Based on all the symptoms and discussion, here’s a comprehensive solution addressing your geo-replication lag:
Geo-Replication Monitoring Analysis:
The intermittent SEEDING state is the key diagnostic indicator. This state should only occur during initial setup or when the secondary is being completely rebuilt. After a planned failover and failback, the replication link should remain in CATCH_UP state. The appearance of SEEDING suggests the geo-replication link encountered an issue during your failover test and is now attempting to re-synchronize.
Monitor replication health with this query on primary:
SELECT partner_server, partner_database, replication_state_desc, replication_lag_sec FROM sys.dm_geo_replication_links
Also check for errors:
SELECT * FROM sys.dm_operation_status WHERE operation = 'ALTER DATABASE' ORDER BY start_time DESC
Failover Testing Root Cause:
Your planned failover test likely encountered one of these issues:
- Network latency spike during failover causing link degradation
- DTU resource exhaustion on secondary during role swap
- Long-running transactions that blocked clean failover completion
- Service maintenance in one region that coincided with your test
The fact that lag started Monday after a Friday/Sunday failover test suggests the link didn’t fully recover from the role changes.
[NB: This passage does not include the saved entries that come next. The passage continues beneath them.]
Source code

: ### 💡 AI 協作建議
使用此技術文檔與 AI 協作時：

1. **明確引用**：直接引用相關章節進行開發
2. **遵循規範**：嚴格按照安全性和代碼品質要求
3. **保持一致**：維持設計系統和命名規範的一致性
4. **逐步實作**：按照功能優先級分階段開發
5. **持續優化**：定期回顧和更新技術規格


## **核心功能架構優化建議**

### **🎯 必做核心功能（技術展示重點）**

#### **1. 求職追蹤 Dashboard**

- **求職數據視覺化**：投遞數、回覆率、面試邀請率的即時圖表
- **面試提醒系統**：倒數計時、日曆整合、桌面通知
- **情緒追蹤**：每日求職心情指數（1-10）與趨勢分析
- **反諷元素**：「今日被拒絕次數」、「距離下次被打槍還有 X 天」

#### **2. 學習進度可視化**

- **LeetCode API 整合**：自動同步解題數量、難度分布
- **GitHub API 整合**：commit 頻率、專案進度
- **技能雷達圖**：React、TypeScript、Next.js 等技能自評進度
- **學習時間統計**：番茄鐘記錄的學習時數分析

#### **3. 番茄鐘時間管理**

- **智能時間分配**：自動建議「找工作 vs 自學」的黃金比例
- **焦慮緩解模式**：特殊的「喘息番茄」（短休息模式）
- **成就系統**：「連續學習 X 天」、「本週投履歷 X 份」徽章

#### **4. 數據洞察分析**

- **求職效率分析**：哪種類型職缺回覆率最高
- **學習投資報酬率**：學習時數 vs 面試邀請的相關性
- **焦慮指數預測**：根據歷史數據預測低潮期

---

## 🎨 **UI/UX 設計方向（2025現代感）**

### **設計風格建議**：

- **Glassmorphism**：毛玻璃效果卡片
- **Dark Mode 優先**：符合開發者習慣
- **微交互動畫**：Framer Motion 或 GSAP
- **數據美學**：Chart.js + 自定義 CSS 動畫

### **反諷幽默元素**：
RPO/RTO Compliance Recovery:
To meet your 30-second RPO requirement:
- Immediate Fix - Rebuild Geo-Replica:
The most reliable solution is to remove and re-add the geo-replica:
ALTER DATABASE [YourDB] REMOVE SECONDARY ON SERVER [secondary-server]
ALTER DATABASE [YourDB] ADD SECONDARY ON SERVER [secondary-server] WITH (ALLOW_CONNECTIONS = ALL)
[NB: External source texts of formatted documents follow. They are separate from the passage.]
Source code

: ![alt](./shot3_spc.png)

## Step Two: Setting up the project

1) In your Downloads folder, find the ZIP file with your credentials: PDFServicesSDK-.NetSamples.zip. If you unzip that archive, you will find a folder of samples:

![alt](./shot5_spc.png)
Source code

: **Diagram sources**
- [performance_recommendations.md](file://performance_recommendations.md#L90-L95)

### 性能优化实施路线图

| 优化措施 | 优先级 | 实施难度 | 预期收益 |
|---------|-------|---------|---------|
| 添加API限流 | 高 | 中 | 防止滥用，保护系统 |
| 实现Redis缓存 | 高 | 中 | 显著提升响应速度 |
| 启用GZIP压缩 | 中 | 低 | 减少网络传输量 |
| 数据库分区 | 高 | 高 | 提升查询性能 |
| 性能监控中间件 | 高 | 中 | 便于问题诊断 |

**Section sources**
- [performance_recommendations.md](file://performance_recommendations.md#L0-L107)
This will cause SEEDING (expected), but establishes a clean replication link. Initial seeding for 180GB typically takes 2-4 hours.
- Scale Up During ETL Windows:
Your S3 tier (100 DTUs) may be insufficient during heavy ETL operations. Monitor DTU usage:
SELECT end_time, avg_cpu_percent, avg_data_io_percent, avg_log_write_percent FROM sys.dm_db_resource_stats ORDER BY end_time DESC
If consistently above 80% during ETL, scale to S4 (200 DTUs) or higher. You can automate this:
az sql db update --resource-group <rg> --server <server> --name <db> --service-objective S4
- Optimize ETL Batch Processing:
Break large batch updates into smaller transactions:
- Process 5,000-10,000 rows per batch instead of millions
- Add COMMIT statements between batches
- This reduces transaction log burst and smooths replication load
- Implement Proactive Monitoring:
Set up Azure Monitor alerts:
- Alert when replication_lag_sec > 30 seconds
- Alert on replication_state_desc != ‘CATCH_UP’
- Alert on DTU usage > 80% sustained for 10 minutes
- Failover Testing Best Practices:
For future tests:
- Perform during low-activity periods (not before heavy ETL)
- Verify replication lag < 5 seconds before initiating failover
- Monitor for 48 hours after failback to catch issues early
- Document baseline performance metrics before test
- Test during quarterly maintenance, not monthly
Long-term Solution:
Consider upgrading to Premium tier for better performance and lower replication lag guarantees. Premium P2 (250 DTUs) provides better geo-replication performance and more consistent RPO compliance. Alternatively, evaluate Business Critical tier which offers built-in high availability and better replication capabilities.
Immediate Action Plan:
- Verify no ongoing Azure service issues in both regions
- Check current DTU utilization - scale up if needed
- Remove and re-add geo-replica to establish clean link
- Monitor replication lag hourly during initial seeding
- Once stable, implement ETL batch optimization
- Set up automated monitoring alerts
- Schedule next failover test for 90 days out with proper preparation
This approach will restore your RPO compliance while addressing the root causes of replication lag post-failover.